**Problem:** Copy the items below word for word, omitting the pictures.

(Material shown)

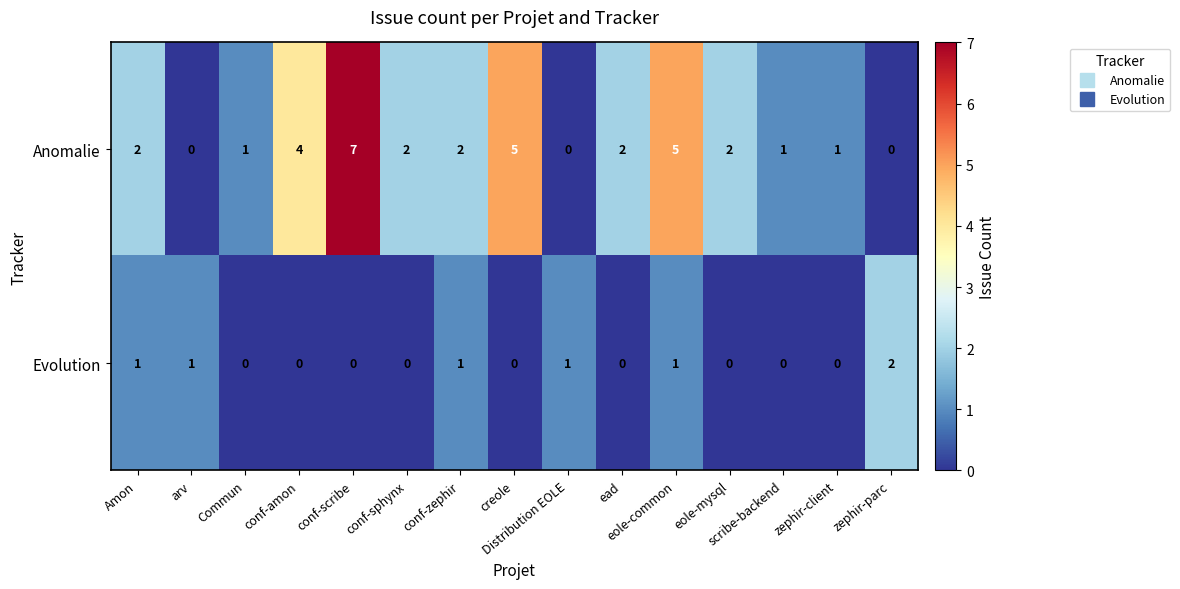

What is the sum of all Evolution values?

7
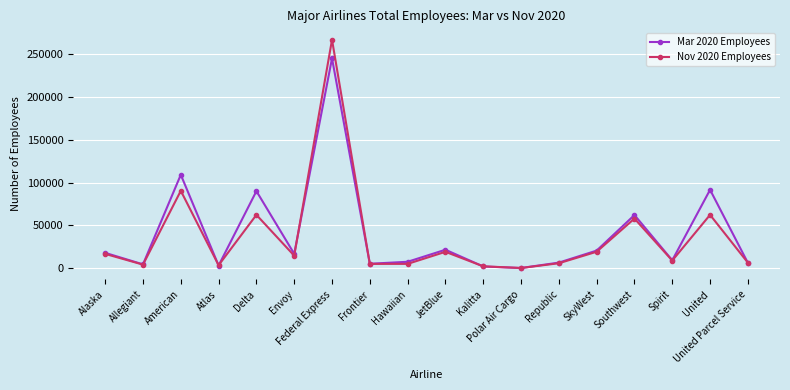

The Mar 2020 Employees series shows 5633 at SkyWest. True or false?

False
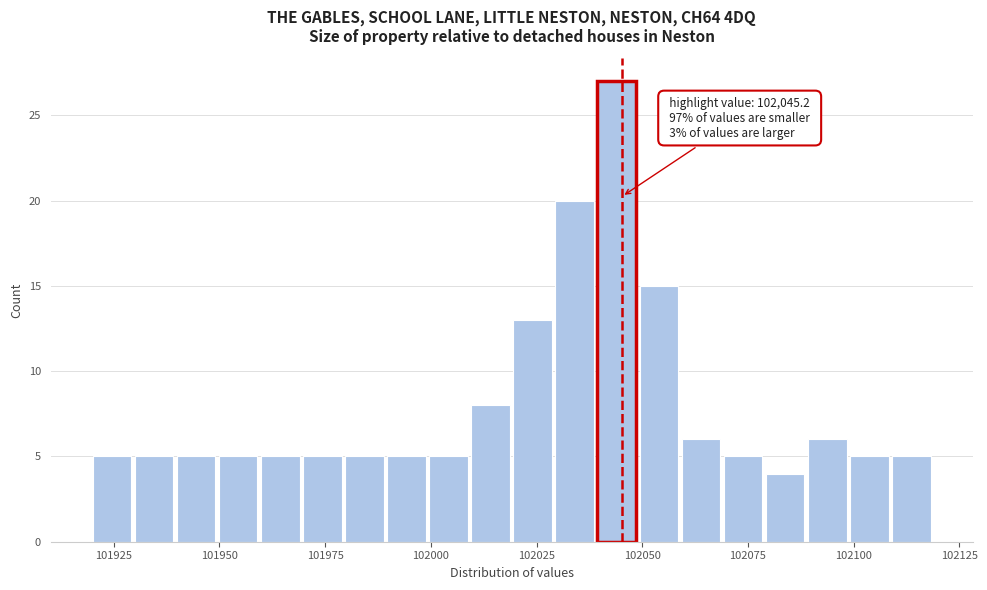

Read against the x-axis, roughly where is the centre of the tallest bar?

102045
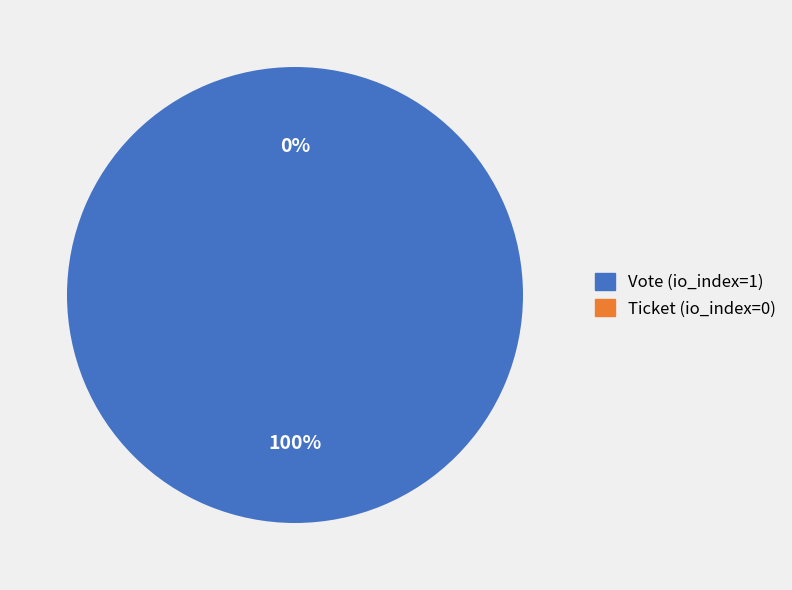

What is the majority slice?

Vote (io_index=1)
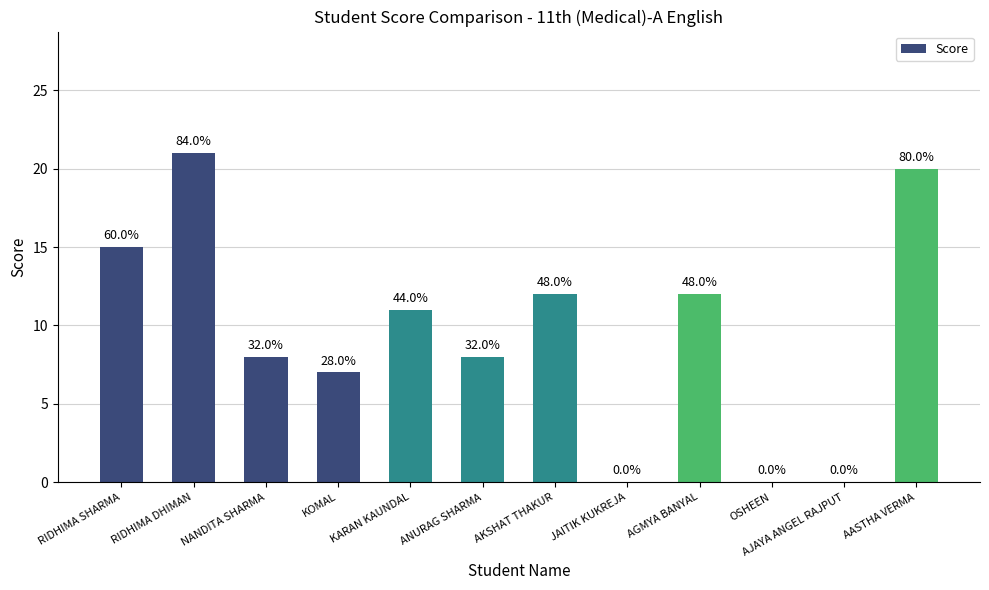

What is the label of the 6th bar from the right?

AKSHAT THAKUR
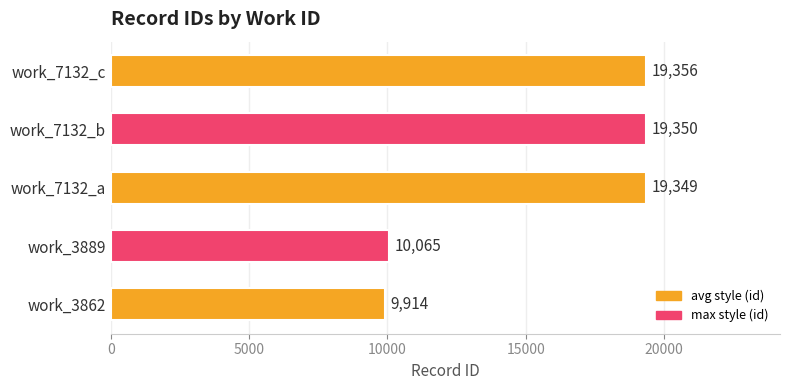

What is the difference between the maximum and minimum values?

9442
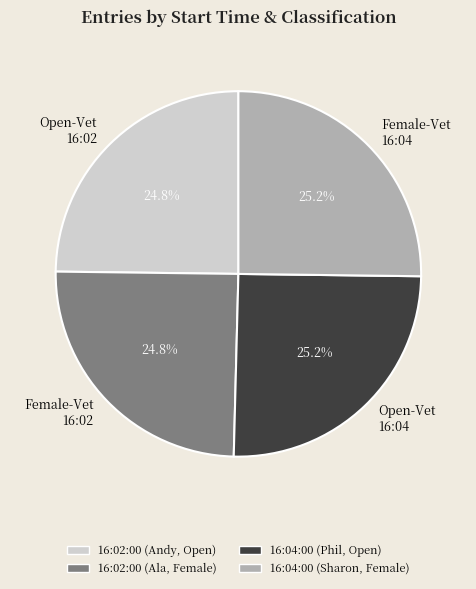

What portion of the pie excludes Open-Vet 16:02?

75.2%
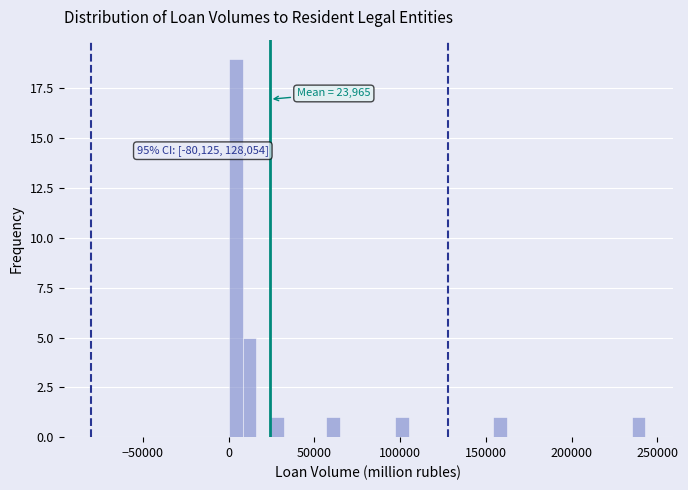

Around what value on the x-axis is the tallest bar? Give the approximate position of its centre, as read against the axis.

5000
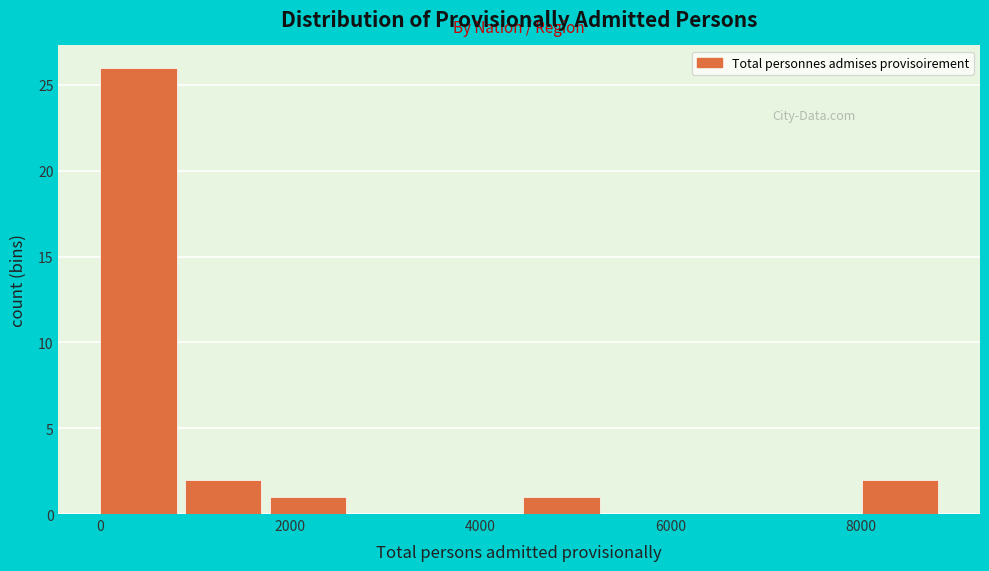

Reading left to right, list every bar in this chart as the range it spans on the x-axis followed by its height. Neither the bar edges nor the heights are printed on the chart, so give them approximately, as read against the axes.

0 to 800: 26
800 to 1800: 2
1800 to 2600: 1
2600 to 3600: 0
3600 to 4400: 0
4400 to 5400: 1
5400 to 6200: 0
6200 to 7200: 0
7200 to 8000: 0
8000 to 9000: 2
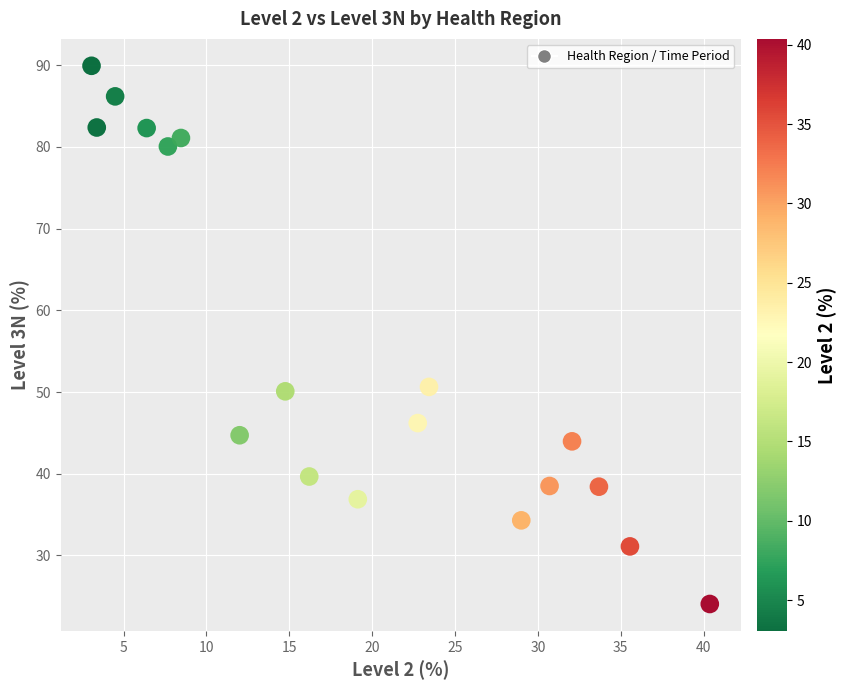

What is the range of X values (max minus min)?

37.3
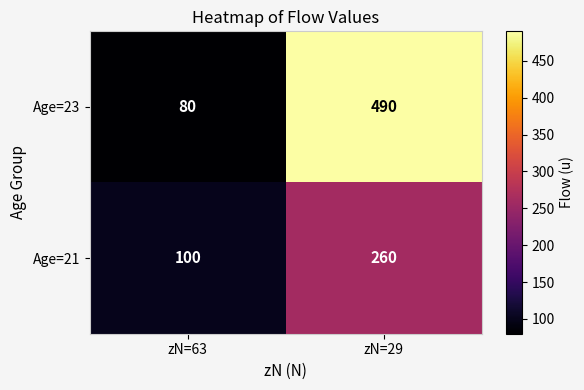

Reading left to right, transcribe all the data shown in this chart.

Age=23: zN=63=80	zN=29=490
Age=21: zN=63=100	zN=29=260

(End Material shown)

**Exercise response:**
What is the sum of all Evolution values?

7

The Mar 2020 Employees series shows 5633 at SkyWest. True or false?

False

Read against the x-axis, roughly where is the centre of the tallest bar?

102045

What is the majority slice?

Vote (io_index=1)

What is the label of the 6th bar from the right?

AKSHAT THAKUR

What is the difference between the maximum and minimum values?

9442

What portion of the pie excludes Open-Vet 16:02?

75.2%

Around what value on the x-axis is the tallest bar? Give the approximate position of its centre, as read against the axis.

5000

Reading left to right, list every bar in this chart as the range it spans on the x-axis followed by its height. Neither the bar edges nor the heights are printed on the chart, so give them approximately, as read against the axes.

0 to 800: 26
800 to 1800: 2
1800 to 2600: 1
2600 to 3600: 0
3600 to 4400: 0
4400 to 5400: 1
5400 to 6200: 0
6200 to 7200: 0
7200 to 8000: 0
8000 to 9000: 2

What is the range of X values (max minus min)?

37.3

Reading left to right, transcribe all the data shown in this chart.

Age=23: zN=63=80	zN=29=490
Age=21: zN=63=100	zN=29=260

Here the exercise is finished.